---- Quoted passage

The third type of distribution is the uniform distribution, used to characterize uniformly varying efficiency of capture in the biogas generation system. The uniform distribution draws evenly from values between 0 and 1, and the uniformly drawn value is multiplied by the efficiency level. The stochastic efficiency level represents fluctuation in management decisions by operating staff.

3. Results and discussion

We find that for both dairies, under all five scenarios, NPV is expected to be negative for an AD if investment costs per cow are either the average or upper cost/cow estimated (Tables 4 and 5). This analysis calculated simulated NPV of investment averaged across all scenarios for the small (central) dairy of $166,236 for the low-cost model, −$1,124,972 for the average-cost model, and −$4,476,218 for the high-cost model. Similarly, we obtained an average NPV across scenarios for the large (northern) dairy of $192,406 for the low-cost model, −$3,012,839 for the average-cost model, and −$11,502,664 for the high-cost model.

Table 4. Summary statistics for simulation for net present value of enterprise analysis for installation of biogas generator on a 1,500-cow dairy in central Texas

a Scenario abbreviations defined previously as ES (energy sales), ES+BG (energy sales and bedding offsets), ES+BG+G (energy sales, bedding offsets, and grant support), and BG+G (bedding offsets and grant support).

Table 5. Summary statistics for simulation for net present value of enterprise analysis for installation of biogas generator on 3,800-cow dairy in North Texas

a Scenario abbreviations defined previously as ES (energy sales), ES+BG (energy sales and bedding offsets), ES+BG+G (energy sales, bedding offsets, and grant support), and BG+G (bedding offsets and grant support).

These results suggest that profitability of AD investment is highly dependent on investment costs and that investment should not be made unless total investment costs per cow are near the lowest capital cost documented by AgSTAR, similar to our low-cost model. In fact, the average NPVs for all scenarios in the average- and high-cost models are negative. When we compare results between representative farms, we find that although the larger farm creates more manure—and potential electricity generation—the smaller farm has a higher average NPV of installation and might be better suited to install an AD system. The more positive financial outcome is because under the current grant availability, the initial grant investment covers a larger percentage of the initial capital cost outlay for the smaller farm compared with the larger farm.

Under the low-cost/cow model, we obtained a mean NPV across simulations for the small dairy ranging from $16,591 (base scenario) to $266,000 (ES+BG+G and ES+BG scenarios) demonstrating that profitability of the system also depends heavily on available support and how the farm uses system outputs (Table 4). We found that the large dairy also showed a similar relationship between profitability and financial support and system outputs. In the large dairy simulations under the low-cost/cow model, mean NPVs ranged from $110,670 (base scenario) to $263,029 (ES+BG+G). The base and BG+G scenarios had lower standard deviations compared with the scenarios that included electricity sales. We also obtained smaller standard deviations on the small farm, $58,745 (base and BG+G scenarios) and $62,879 (ES, ES+BG, and ES+BG+G scenarios), compared with the large farm, $148,135 (base and BG+G scenarios) and $156,971 (ES, ES+BG, and ES+BG+G scenarios). For all three cost levels modeled on both dairies, the base case was always the least profitable. When we compare the dairies, we find that, despite increasing returns to scale often present in agriculture, the large dairies in Texas are at a disadvantage because of caps on grant support and because typically bedding is not used.

--------
---- Entries provided

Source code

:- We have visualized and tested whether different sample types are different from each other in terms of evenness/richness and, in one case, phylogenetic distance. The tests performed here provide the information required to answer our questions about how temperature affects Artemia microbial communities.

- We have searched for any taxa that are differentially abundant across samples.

--------
---- Entries provided

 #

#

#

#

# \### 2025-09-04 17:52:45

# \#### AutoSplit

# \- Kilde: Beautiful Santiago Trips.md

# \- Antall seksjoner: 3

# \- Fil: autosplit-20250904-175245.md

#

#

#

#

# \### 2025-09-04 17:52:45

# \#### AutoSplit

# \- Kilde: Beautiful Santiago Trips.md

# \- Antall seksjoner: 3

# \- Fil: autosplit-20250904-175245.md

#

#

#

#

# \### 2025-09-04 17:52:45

--------
---- Entries provided

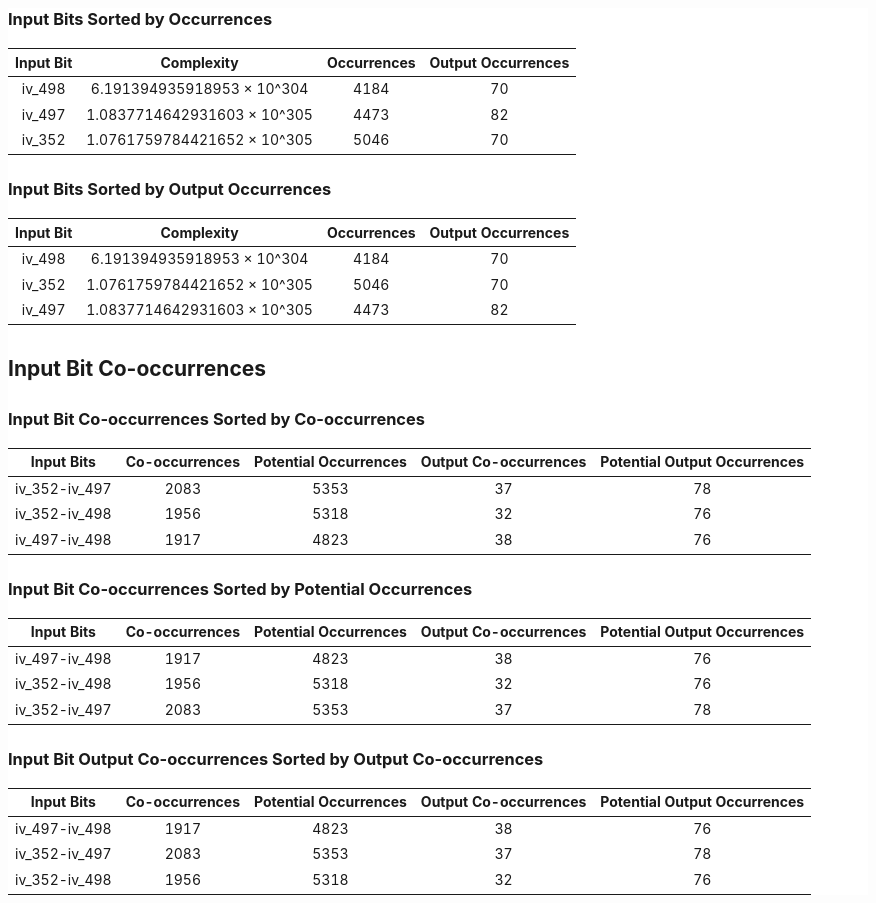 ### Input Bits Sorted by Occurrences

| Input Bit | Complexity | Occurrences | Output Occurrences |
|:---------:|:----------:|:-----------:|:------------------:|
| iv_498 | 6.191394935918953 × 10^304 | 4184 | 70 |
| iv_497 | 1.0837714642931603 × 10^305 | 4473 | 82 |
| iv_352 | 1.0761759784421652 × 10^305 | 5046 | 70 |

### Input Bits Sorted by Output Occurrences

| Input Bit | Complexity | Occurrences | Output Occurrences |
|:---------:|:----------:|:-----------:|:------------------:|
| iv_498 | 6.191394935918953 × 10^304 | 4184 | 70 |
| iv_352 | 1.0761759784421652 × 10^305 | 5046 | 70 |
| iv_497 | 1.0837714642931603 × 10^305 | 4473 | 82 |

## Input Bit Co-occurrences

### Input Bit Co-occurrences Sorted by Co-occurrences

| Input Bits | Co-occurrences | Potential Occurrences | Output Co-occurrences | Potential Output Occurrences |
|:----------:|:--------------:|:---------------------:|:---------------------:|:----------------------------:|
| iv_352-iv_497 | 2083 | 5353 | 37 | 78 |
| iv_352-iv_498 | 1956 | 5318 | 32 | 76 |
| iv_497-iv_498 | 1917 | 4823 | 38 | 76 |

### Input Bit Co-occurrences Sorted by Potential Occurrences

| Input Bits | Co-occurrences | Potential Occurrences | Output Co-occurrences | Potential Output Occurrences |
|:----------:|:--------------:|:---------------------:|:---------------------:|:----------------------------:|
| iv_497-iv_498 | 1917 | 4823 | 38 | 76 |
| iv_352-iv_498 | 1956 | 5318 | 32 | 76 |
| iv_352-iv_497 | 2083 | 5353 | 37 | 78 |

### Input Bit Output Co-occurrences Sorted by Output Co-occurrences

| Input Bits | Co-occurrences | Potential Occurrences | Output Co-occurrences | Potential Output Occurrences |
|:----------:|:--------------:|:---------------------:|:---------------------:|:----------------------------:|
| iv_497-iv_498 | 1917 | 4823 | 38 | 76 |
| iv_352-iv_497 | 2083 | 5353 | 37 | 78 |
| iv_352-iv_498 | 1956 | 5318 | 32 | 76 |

--------

■ Exercise set ■
A: In the dairy biogas study, which scenario was always the least profitable for all three cost levels on both dairies?
B: List each scenario abbreviation defined in the dairy biogas study, with what it stands for.
The rows aren't needed for this.

■ Answers to this exercise ■
A: The base case.

B: ES (energy sales), ES+BG (energy sales and bedding offsets), ES+BG+G (energy sales, bedding offsets, and grant support), BG+G (bedding offsets and grant support)